The university’s rapid about-face was so craven that it caused embarrassing headlines around the world. If this debacle was meant to show that Rutgers had changed, it was lost on a variety of people from across the political spectrum.

In June, U.S. Congressman Josh Gottheimer appealed to President Holloway to “send a clear message that all Rutgers students and community members, including those who identify as being Jewish or pro-Israel, will not be singled out, penalized, or made to feel unwelcome at our state’s flagship university.” He was responding to yet another vicious denunciation of Israel, this time from a union of Rutgers part-time lecturers, which itself speaks volumes about what a Jewish student can expect when he or she enters a Rutgers classroom.

Likely emboldened by the earlier appeasement, SJP, along with numerous leftist and pro-Palestinian groups, signed an inflammatory statement that purported to be a response to Gottheimer but went further than the usual diatribe. In so doing, they proved Gottheimer’s point.

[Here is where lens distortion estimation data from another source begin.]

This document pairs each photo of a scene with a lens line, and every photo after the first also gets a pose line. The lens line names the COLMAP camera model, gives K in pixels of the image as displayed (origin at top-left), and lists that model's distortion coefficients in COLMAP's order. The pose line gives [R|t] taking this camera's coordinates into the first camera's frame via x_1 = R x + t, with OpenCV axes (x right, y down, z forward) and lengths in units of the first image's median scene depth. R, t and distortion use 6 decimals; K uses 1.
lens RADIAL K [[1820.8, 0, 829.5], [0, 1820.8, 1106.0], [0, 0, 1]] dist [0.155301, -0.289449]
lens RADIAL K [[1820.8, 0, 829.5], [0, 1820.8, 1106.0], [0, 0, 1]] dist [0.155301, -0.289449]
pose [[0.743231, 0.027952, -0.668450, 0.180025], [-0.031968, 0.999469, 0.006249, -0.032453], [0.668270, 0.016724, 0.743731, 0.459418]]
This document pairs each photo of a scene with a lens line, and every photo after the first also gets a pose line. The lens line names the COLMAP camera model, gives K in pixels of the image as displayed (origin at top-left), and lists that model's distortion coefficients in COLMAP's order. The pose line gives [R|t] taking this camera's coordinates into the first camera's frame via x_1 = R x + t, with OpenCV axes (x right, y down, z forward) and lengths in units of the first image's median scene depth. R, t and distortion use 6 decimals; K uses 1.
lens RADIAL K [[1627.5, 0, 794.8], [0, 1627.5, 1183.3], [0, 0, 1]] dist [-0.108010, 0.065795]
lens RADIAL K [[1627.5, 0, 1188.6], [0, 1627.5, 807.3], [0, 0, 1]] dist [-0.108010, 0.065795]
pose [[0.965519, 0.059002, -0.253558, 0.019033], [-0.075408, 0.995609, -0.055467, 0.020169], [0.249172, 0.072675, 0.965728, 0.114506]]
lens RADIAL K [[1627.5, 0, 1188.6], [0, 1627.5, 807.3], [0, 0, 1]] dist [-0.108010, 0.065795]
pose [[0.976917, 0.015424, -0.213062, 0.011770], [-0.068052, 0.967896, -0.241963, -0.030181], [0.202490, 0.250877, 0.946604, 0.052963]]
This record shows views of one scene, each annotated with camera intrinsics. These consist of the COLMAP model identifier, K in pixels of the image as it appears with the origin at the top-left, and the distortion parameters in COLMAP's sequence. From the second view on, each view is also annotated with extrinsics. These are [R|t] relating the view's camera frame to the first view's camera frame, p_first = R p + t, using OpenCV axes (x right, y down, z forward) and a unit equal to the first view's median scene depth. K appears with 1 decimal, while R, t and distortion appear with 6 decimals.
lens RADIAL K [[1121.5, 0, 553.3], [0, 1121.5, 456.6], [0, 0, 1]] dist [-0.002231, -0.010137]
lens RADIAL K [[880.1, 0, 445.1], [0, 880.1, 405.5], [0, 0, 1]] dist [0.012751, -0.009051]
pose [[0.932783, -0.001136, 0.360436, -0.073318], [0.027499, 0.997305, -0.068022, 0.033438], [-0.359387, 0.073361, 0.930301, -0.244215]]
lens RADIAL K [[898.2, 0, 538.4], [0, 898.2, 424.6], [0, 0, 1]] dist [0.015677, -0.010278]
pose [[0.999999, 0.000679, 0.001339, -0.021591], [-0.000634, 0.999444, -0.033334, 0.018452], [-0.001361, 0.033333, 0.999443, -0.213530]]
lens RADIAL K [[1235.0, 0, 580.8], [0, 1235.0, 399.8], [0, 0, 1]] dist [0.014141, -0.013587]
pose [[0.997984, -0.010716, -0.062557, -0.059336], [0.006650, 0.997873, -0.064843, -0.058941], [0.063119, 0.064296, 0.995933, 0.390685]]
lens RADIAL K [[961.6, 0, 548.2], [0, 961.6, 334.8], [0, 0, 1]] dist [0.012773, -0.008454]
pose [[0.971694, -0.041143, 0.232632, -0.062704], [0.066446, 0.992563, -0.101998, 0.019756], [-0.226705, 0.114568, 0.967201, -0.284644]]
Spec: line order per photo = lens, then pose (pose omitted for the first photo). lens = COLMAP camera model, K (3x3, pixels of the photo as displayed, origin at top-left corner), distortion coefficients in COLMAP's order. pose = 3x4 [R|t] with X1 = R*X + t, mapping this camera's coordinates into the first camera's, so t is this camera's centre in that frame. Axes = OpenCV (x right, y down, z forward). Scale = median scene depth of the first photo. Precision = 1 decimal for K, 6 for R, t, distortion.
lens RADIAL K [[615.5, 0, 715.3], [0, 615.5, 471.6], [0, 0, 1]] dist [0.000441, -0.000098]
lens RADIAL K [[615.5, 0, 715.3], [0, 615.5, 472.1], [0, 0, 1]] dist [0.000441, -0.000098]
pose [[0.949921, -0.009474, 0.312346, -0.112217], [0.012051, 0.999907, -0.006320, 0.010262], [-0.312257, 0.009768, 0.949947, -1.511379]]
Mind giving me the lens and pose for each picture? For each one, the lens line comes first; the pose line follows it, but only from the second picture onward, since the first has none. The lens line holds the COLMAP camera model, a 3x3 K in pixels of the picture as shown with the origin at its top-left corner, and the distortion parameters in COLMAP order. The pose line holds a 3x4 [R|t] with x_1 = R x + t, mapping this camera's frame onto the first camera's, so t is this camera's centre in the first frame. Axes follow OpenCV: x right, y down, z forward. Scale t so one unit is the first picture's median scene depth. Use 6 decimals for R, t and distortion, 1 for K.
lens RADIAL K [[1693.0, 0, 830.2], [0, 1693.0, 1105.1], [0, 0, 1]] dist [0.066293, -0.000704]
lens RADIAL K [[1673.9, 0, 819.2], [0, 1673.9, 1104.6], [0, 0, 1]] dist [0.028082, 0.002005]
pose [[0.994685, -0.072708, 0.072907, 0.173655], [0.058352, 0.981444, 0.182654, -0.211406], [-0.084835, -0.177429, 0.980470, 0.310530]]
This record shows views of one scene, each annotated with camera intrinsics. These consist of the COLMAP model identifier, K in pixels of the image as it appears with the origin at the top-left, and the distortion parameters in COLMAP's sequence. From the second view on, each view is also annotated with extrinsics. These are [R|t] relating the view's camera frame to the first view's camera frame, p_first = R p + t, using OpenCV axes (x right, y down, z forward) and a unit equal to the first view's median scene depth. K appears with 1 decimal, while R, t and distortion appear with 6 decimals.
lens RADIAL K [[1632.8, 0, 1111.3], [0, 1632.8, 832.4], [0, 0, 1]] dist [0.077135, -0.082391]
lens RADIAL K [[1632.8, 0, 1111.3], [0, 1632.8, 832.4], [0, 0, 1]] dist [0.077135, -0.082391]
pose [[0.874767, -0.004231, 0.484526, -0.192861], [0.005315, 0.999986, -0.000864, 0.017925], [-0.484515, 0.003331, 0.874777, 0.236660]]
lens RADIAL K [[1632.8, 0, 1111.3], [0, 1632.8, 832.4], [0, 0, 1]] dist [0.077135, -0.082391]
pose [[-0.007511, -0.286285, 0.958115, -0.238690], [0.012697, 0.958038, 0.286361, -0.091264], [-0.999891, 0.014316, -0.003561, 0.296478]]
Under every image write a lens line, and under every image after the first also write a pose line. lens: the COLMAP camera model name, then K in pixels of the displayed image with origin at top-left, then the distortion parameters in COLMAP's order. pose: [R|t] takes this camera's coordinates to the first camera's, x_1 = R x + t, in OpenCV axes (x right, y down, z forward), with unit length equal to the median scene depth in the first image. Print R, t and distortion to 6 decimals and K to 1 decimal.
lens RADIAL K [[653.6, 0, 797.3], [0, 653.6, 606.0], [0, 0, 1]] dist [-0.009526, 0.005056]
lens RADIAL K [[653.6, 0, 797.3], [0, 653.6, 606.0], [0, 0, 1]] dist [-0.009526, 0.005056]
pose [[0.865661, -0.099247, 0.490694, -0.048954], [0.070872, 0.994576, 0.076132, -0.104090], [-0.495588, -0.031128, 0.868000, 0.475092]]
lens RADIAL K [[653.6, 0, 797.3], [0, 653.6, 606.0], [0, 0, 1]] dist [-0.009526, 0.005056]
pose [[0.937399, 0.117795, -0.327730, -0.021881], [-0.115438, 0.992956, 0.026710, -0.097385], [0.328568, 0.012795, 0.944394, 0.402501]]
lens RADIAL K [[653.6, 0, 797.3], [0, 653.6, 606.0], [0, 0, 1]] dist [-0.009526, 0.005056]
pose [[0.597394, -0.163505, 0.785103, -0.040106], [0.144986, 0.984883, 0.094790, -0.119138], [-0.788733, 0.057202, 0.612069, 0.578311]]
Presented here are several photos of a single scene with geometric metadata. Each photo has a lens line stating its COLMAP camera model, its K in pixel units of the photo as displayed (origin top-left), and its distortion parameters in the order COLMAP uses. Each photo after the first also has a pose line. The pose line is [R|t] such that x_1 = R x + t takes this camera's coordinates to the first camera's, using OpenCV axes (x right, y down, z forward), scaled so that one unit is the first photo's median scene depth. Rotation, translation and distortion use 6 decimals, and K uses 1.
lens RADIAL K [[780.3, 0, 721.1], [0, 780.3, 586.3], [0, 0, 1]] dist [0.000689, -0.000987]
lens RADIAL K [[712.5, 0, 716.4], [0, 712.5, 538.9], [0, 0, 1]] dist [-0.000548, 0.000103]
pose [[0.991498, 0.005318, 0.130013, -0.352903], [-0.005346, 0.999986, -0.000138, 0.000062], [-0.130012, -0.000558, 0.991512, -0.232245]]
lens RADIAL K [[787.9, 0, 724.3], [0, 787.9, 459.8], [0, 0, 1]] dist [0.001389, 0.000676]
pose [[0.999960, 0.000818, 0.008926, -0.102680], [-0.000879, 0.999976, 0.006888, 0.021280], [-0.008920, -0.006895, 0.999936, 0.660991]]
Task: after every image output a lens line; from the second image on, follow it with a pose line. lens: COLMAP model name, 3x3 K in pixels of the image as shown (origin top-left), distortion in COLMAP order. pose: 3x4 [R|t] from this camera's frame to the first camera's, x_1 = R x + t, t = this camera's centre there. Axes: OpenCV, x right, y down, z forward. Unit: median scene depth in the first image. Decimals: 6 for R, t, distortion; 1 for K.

The statement contains language that many have interpreted as a call to “defund” Rutgers Hillel, which the signatories single out as a prominent Zionist organization on campus with a “history of falsely conflating Palestine advocacy with antisemitism.” Given the message’s overall content and tone, the record and ideology of the signatories, and the fact that such calls have already been made elsewhere, such an interpretation was reasonable.

A subsequent debate centered on parsing the statement’s awkward verbiage to determine whether or not there was an explicit call to “defund Hillel” misses the point, yet that is what some are focusing on. One can only conclude that when recent events at Rutgers are summed up, they represent an escalation of the isolation and intimidation felt by Jewish students.

In light of its history and lack of leadership, Rutgers will likely continue to sit on its hands. The larger Jewish community must not do so as well while Jewish students face the real prospect of being driven underground.

Far too many Jewish students across the country are already living a kind of forced silence and invisibility when it comes to matters of Jewish identity. To combat this trend, the toolkit employed must be broadened considerably.

When the ZOA filed its complaint in 2011, it was onto something. An even wider, multipronged legal strategy should be part of a comprehensive and invigorated approach to the entire issue of antisemitism.

Rutgers and others must learn that the Jewish community regards this as a civil rights struggle. The university may continue to fail its Jewish students, but it must be made to pay a real price beyond tiresome expressions of disappointment by Jewish groups.

New Jersey’s “flagship” state university has for decades been enriched by the talent, hard work and contributions of countless Jewish students, staff, faculty and donors. It has taken all of this for granted, along with the ongoing presence of a large and vibrant Jewish community itself. Rutgers must be shown that it can no longer afford to do so.

Will a “defund Hillel” movement ever gain traction? Never underestimate what our adversaries are capable of. As this academic year begins, however, what a university that benefits from millions in public funding must be made to understand is that a movement to “defund Rutgers” is a real possibility as well.

Eric Ruskin is an attorney in New Jersey and a member of the board of directors of the Israel Independence Fund.